▶ [Prompt]:
Everything in the listing below must be reproduced exactly, apart from its images.

▶ [Extracted material]:

● ● ●

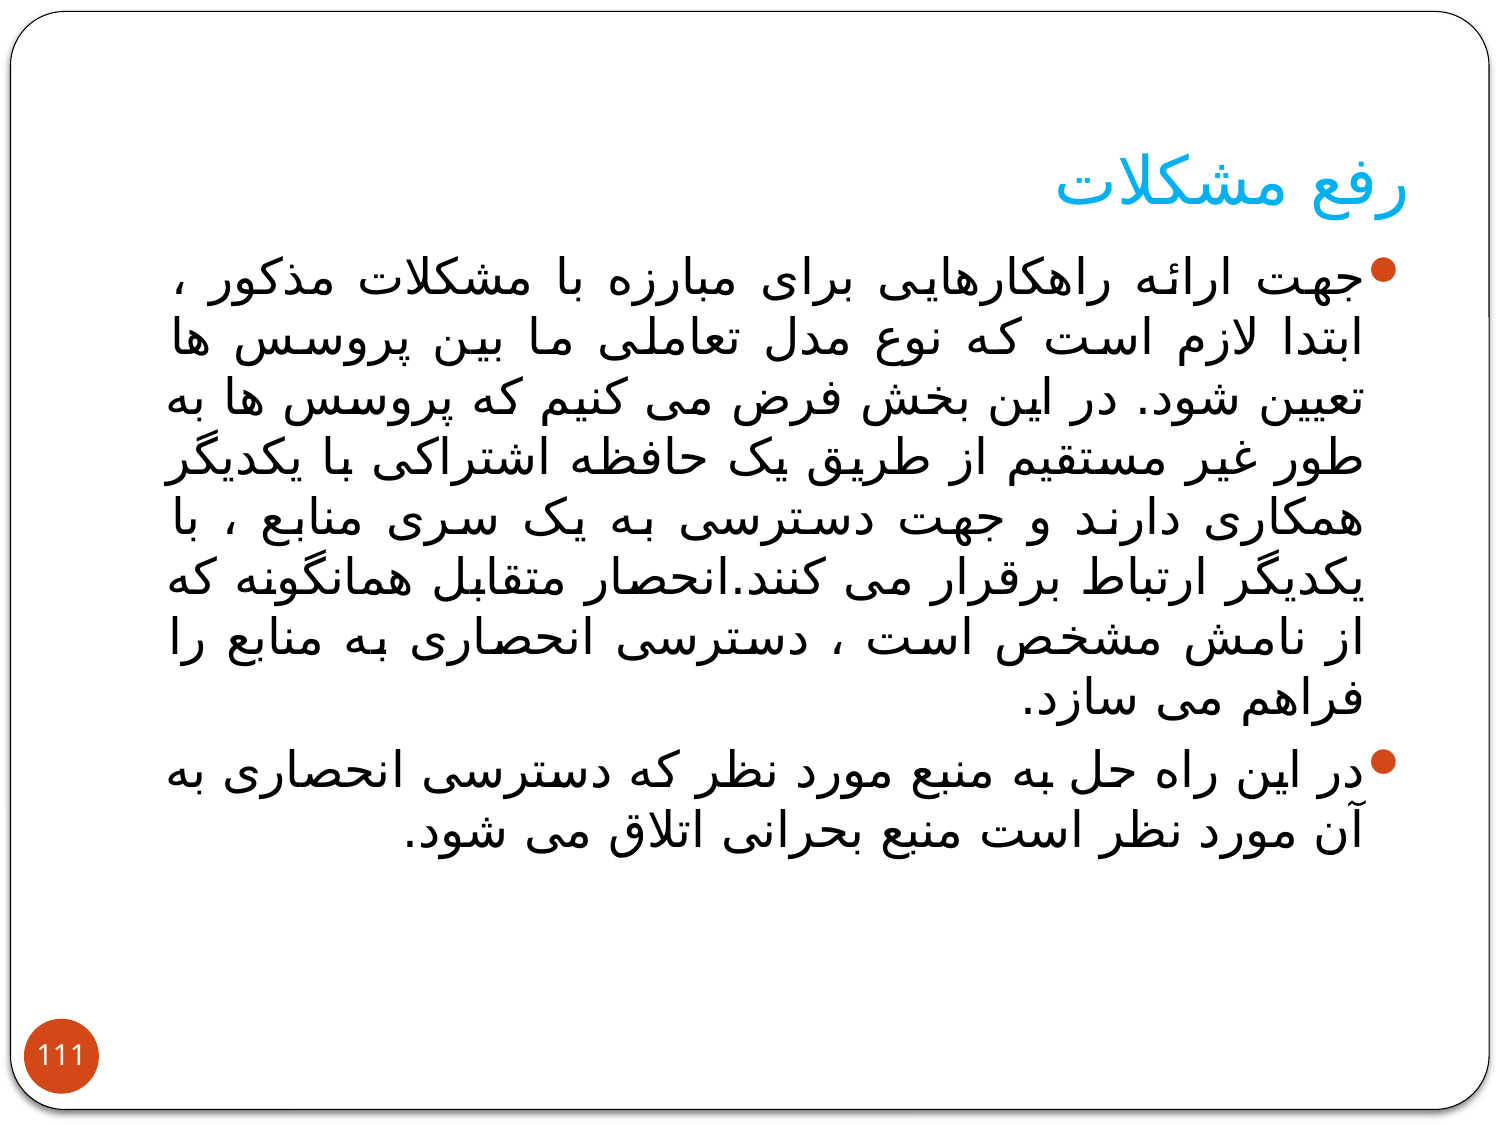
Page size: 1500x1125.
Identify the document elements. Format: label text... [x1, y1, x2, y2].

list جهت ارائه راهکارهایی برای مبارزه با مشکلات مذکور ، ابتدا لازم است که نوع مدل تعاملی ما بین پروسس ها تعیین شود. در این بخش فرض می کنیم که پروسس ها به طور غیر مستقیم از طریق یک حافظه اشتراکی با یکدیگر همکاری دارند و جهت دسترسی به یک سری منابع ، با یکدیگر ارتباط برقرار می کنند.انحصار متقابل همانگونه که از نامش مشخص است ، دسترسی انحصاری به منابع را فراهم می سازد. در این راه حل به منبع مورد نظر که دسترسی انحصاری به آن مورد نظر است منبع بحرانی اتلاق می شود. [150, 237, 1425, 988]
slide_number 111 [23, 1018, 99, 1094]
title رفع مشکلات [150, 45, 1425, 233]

● ● ●

▶ [Worked solution]:
Page size: 1500x1125.
Identify the document elements. Format: label text... [x1, y1, x2, y2].

list جهت ارائه راهکارهایی برای مبارزه با مشکلات مذکور ، ابتدا لازم است که نوع مدل تعاملی ما بین پروسس ها تعیین شود. در این بخش فرض می کنیم که پروسس ها به طور غیر مستقیم از طریق یک حافظه اشتراکی با یکدیگر همکاری دارند و جهت دسترسی به یک سری منابع ، با یکدیگر ارتباط برقرار می کنند.انحصار متقابل همانگونه که از نامش مشخص است ، دسترسی انحصاری به منابع را فراهم می سازد. در این راه حل به منبع مورد نظر که دسترسی انحصاری به آن مورد نظر است منبع بحرانی اتلاق می شود. [150, 237, 1425, 988]
slide_number 111 [23, 1018, 99, 1094]
title رفع مشکلات [150, 45, 1425, 233]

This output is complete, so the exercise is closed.